==== EXTRACTED INFORMATION

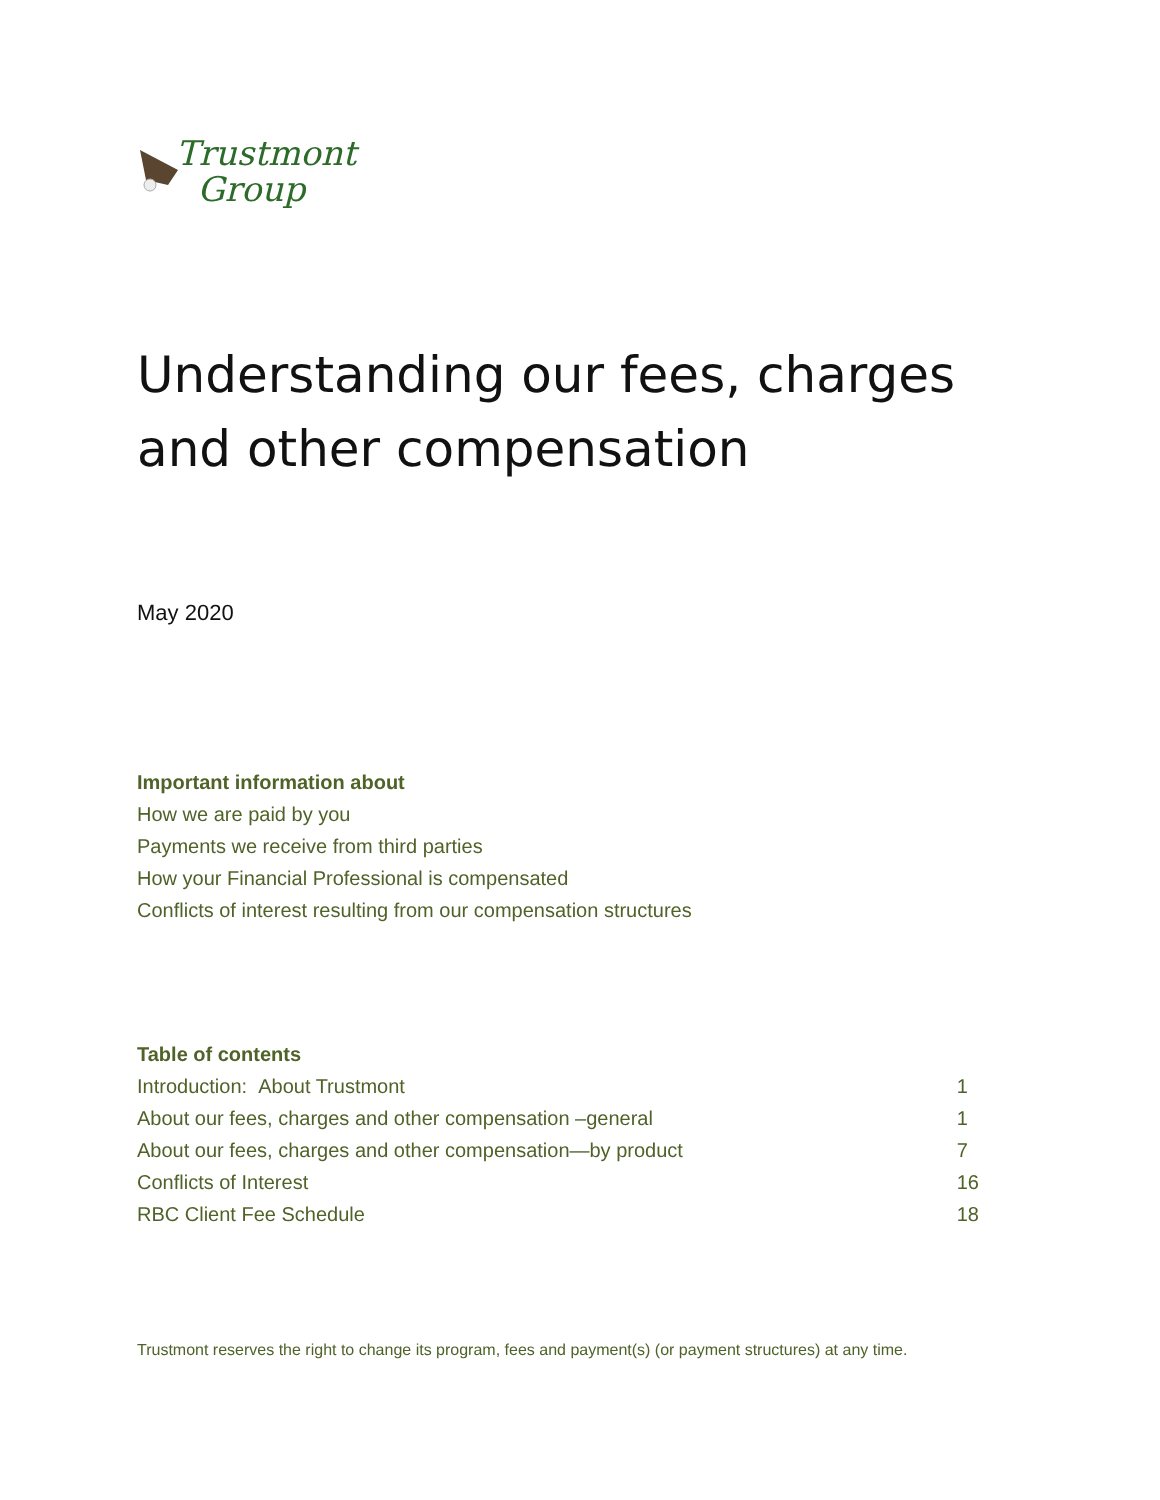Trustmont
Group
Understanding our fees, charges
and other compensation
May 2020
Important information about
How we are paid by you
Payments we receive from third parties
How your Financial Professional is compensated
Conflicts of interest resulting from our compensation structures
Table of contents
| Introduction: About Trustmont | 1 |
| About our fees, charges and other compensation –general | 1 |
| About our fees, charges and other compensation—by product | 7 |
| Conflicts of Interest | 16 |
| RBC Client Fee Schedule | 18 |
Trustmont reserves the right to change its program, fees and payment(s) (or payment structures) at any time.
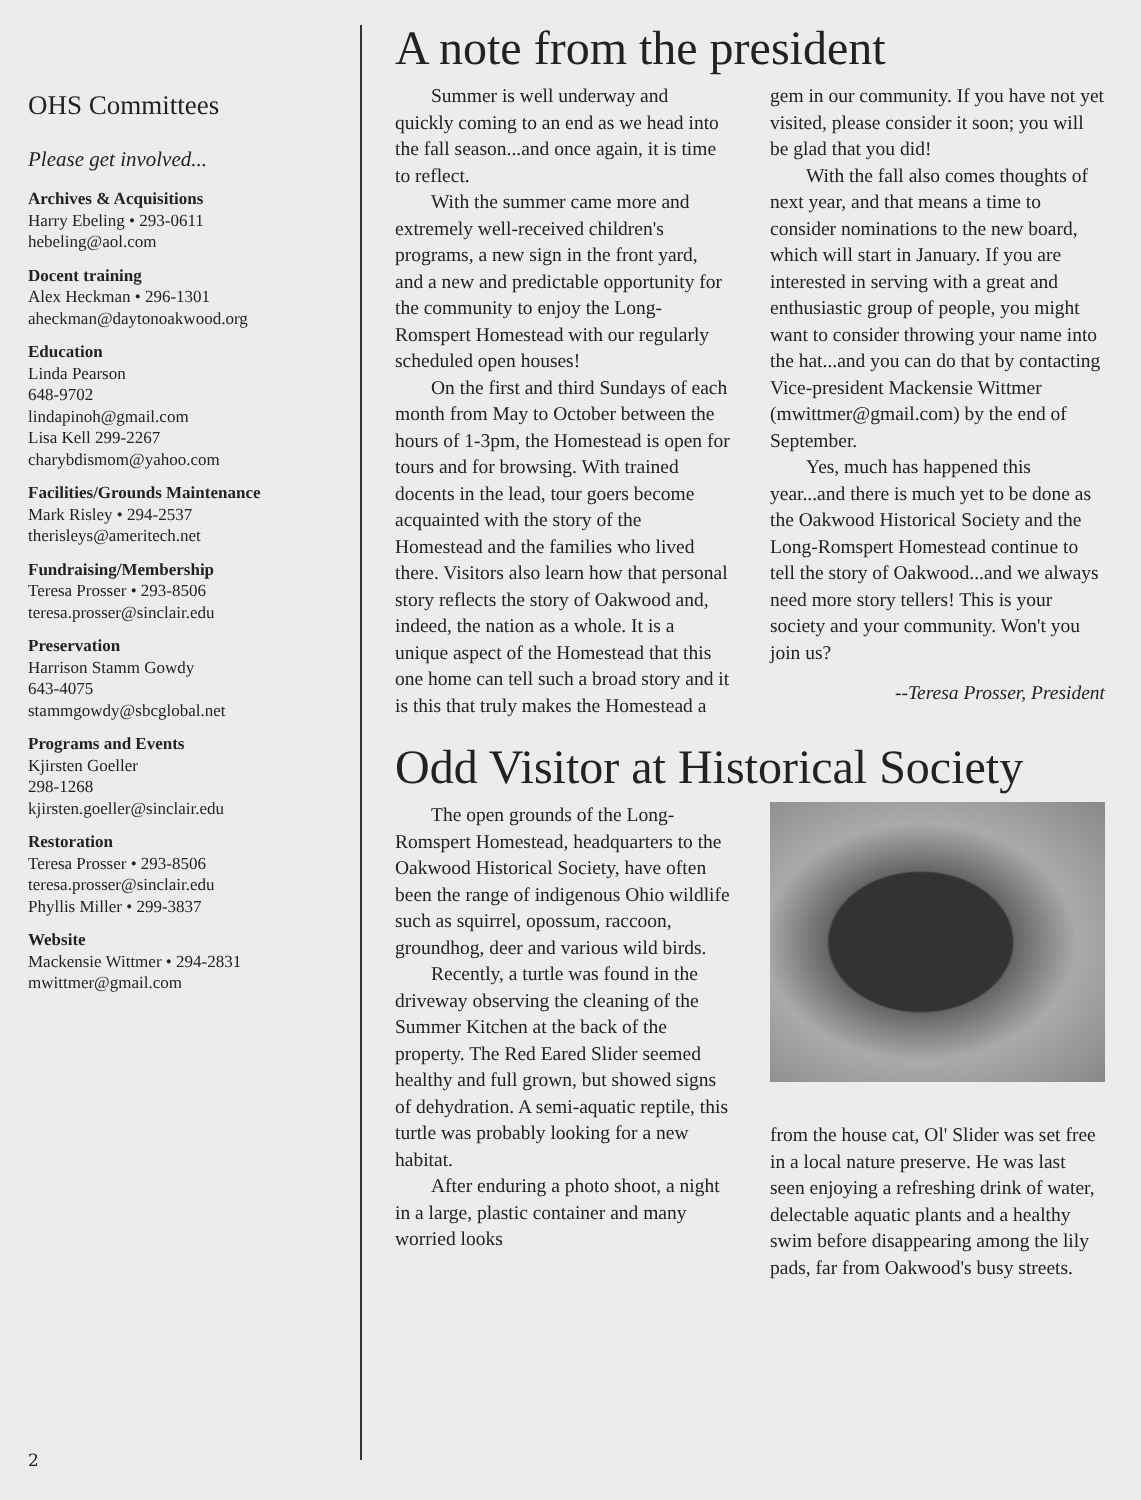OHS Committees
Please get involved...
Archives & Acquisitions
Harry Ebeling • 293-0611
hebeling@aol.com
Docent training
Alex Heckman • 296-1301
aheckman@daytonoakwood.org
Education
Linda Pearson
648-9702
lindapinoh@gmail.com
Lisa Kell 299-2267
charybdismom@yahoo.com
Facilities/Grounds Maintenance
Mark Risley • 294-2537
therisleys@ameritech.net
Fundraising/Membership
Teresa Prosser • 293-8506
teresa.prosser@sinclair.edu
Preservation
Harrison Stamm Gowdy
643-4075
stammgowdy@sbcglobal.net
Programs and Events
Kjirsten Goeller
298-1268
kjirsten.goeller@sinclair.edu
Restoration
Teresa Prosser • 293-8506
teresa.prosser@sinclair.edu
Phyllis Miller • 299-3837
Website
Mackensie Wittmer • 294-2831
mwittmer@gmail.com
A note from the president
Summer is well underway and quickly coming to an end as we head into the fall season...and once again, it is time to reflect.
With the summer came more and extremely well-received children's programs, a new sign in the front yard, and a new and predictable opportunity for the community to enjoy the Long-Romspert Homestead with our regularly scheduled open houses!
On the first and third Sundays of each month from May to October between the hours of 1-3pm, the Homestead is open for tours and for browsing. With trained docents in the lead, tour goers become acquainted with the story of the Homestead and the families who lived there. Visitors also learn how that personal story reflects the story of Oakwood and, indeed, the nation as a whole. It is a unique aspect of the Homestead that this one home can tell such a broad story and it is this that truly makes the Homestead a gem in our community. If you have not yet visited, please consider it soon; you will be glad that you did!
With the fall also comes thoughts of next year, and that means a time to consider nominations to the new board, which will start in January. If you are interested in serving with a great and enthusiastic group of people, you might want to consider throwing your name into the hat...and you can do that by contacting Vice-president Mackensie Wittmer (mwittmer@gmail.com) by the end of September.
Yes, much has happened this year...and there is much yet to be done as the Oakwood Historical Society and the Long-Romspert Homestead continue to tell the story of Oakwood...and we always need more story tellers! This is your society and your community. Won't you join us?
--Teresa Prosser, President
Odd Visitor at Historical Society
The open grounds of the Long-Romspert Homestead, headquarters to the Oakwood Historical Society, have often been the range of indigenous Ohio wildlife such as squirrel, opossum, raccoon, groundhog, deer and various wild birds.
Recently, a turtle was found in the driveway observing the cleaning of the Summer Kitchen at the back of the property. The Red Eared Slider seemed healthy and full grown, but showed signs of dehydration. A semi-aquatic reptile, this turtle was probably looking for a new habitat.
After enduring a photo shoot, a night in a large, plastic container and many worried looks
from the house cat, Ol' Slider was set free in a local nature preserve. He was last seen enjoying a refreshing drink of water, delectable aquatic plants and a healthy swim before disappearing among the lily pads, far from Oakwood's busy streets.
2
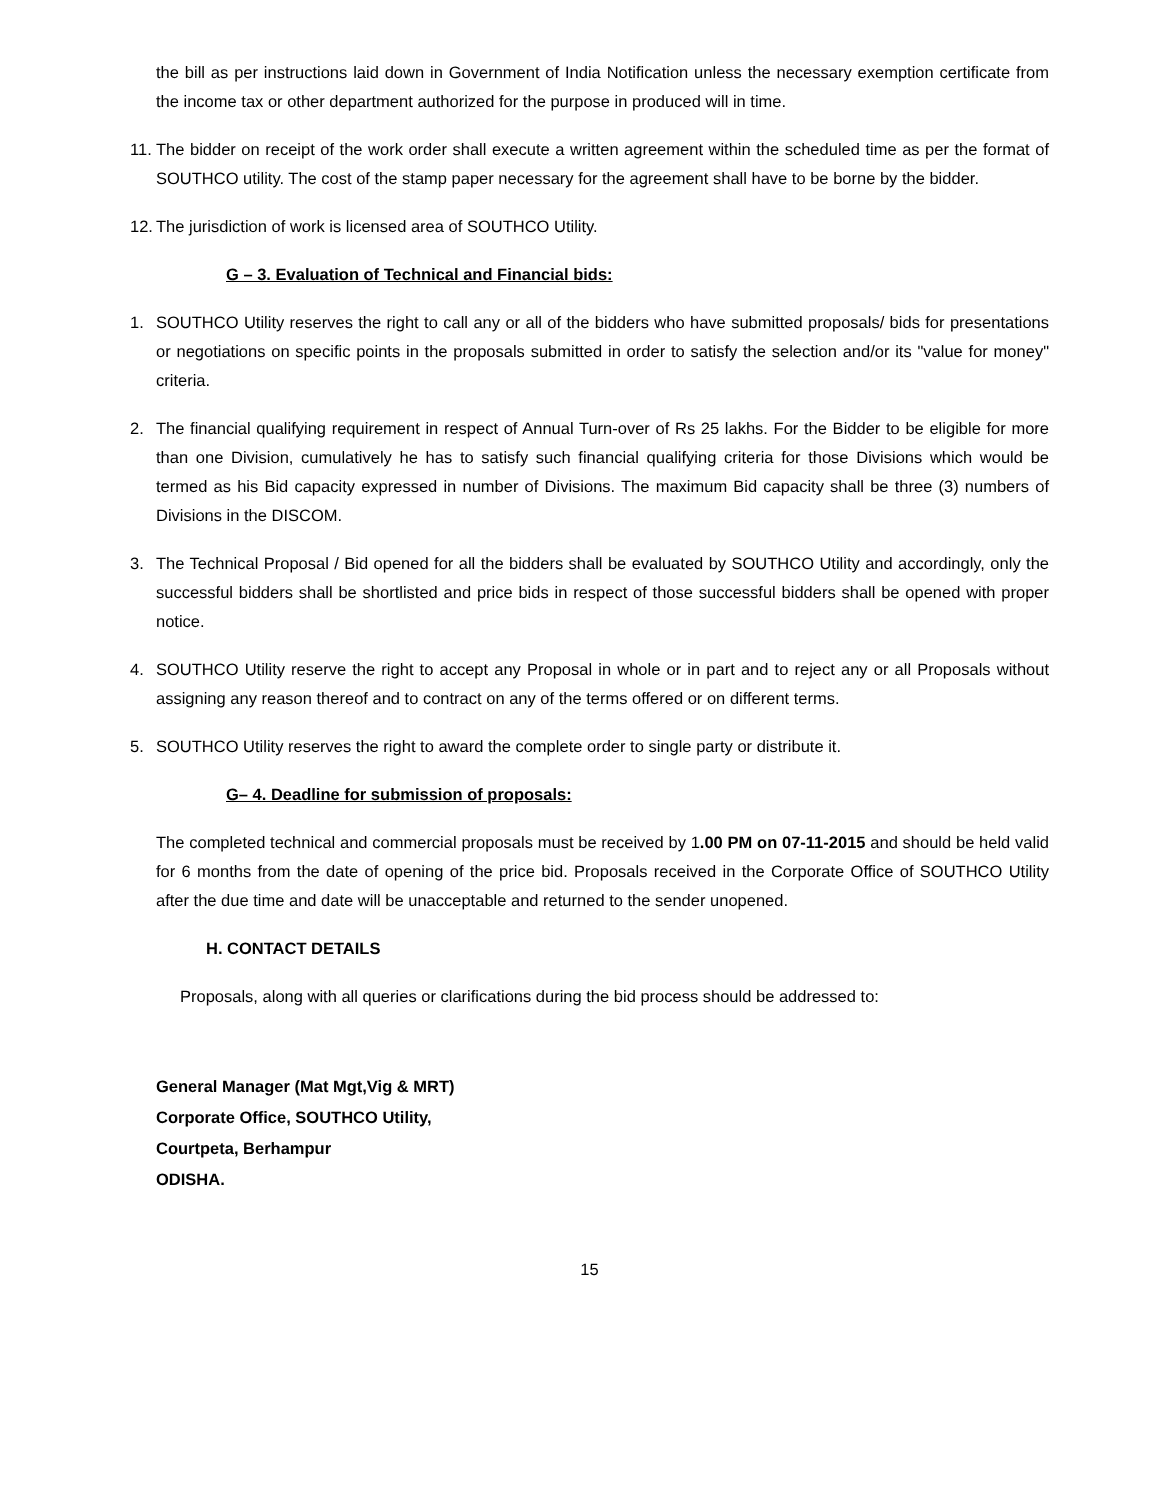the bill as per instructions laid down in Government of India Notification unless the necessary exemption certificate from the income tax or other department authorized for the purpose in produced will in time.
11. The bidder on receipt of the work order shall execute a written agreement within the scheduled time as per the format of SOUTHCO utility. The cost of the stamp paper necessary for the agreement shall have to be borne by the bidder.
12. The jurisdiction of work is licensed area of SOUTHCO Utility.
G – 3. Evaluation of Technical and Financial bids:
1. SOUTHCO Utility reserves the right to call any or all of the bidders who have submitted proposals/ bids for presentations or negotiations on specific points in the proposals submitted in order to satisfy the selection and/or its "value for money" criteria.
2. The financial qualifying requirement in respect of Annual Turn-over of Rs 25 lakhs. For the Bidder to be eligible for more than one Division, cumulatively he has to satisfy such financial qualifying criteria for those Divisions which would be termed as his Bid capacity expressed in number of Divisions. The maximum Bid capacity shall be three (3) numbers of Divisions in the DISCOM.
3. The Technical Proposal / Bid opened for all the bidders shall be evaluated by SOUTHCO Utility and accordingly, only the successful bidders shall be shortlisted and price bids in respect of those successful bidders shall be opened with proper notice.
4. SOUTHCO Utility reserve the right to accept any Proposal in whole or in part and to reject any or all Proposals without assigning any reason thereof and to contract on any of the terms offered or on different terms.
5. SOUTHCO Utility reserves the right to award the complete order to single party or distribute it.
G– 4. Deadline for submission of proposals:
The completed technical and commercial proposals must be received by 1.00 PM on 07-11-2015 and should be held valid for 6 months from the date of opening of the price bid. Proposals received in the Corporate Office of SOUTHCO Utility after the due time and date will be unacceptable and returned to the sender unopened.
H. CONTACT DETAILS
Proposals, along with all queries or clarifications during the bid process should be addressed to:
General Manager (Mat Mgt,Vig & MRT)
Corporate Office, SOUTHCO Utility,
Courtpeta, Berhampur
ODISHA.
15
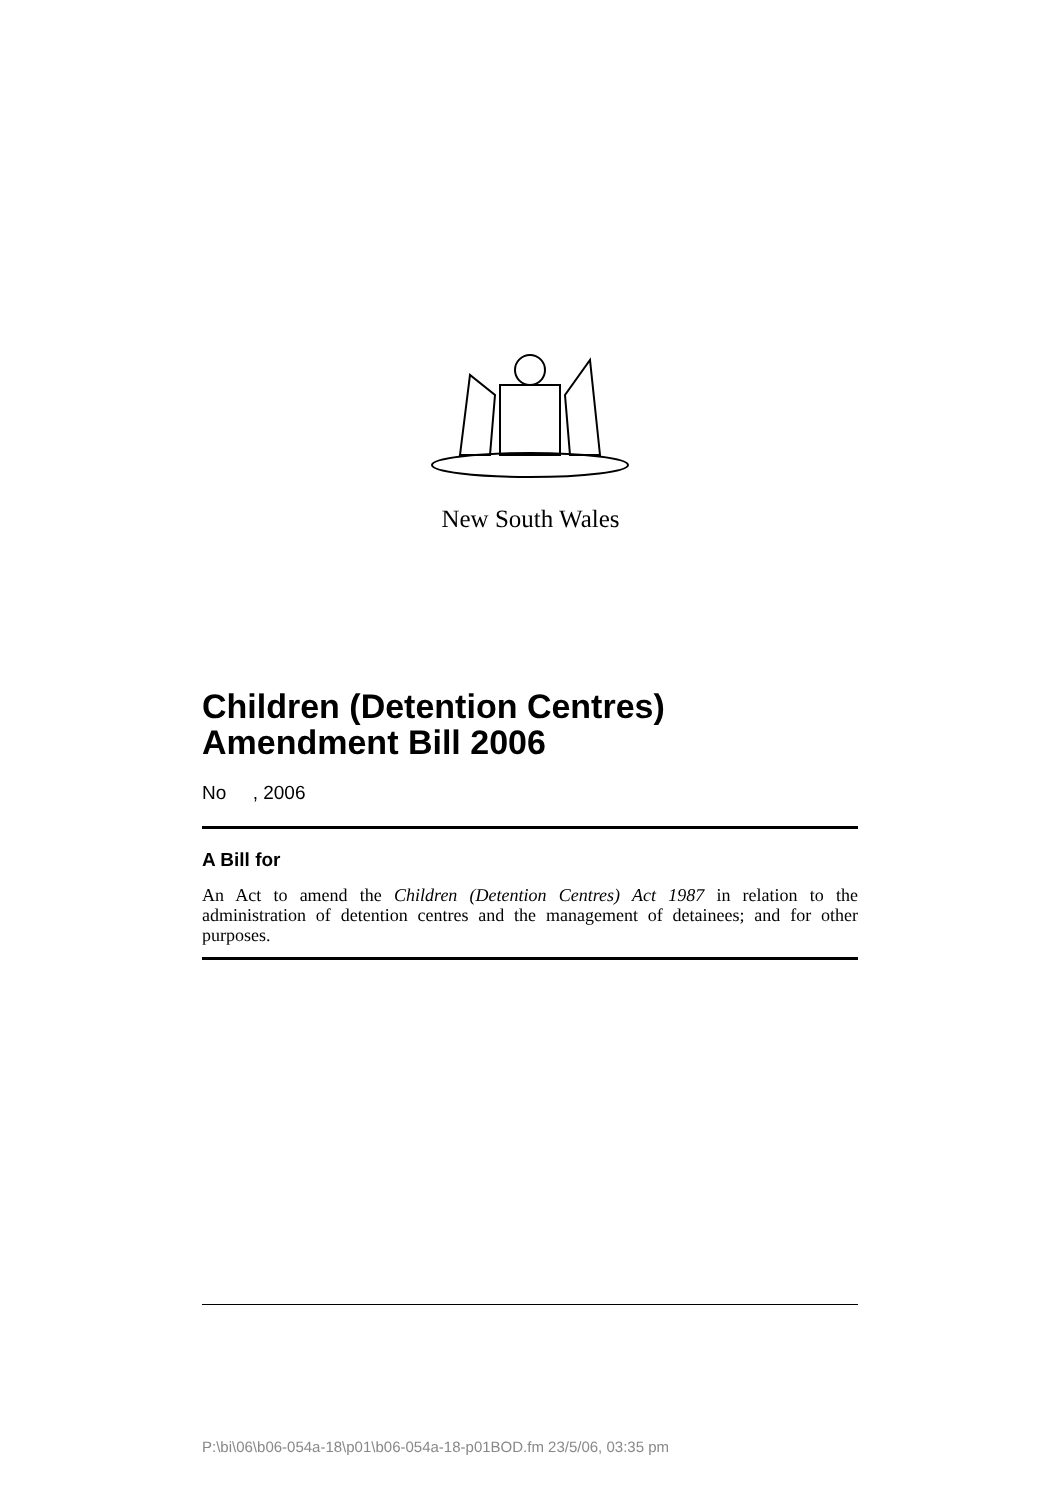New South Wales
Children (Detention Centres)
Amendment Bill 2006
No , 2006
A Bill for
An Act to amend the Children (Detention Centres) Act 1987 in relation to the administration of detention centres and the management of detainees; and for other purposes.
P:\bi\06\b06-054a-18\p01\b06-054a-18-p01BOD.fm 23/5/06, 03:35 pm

========

WHAT NEEDS TO BE DONE ::
Please copy, exactly as written, every line in the listing above from the line with "Mark Risley • 294-2537" up to and including the line with "Summer is well".

RESULT OF THIS EXERCISE ::
Mark Risley • 294-2537
therisleys@ameritech.net
Fundraising/Membership
Teresa Prosser • 293-8506
teresa.prosser@sinclair.edu
Preservation
Harrison Stamm Gowdy
643-4075
stammgowdy@sbcglobal.net
Programs and Events
Kjirsten Goeller
298-1268
kjirsten.goeller@sinclair.edu
Restoration
Teresa Prosser • 293-8506
teresa.prosser@sinclair.edu
Phyllis Miller • 299-3837
Website
Mackensie Wittmer • 294-2831
mwittmer@gmail.com
A note from the president
Summer is well underway and quickly coming to an end as we head into the fall season...and once again, it is time to reflect.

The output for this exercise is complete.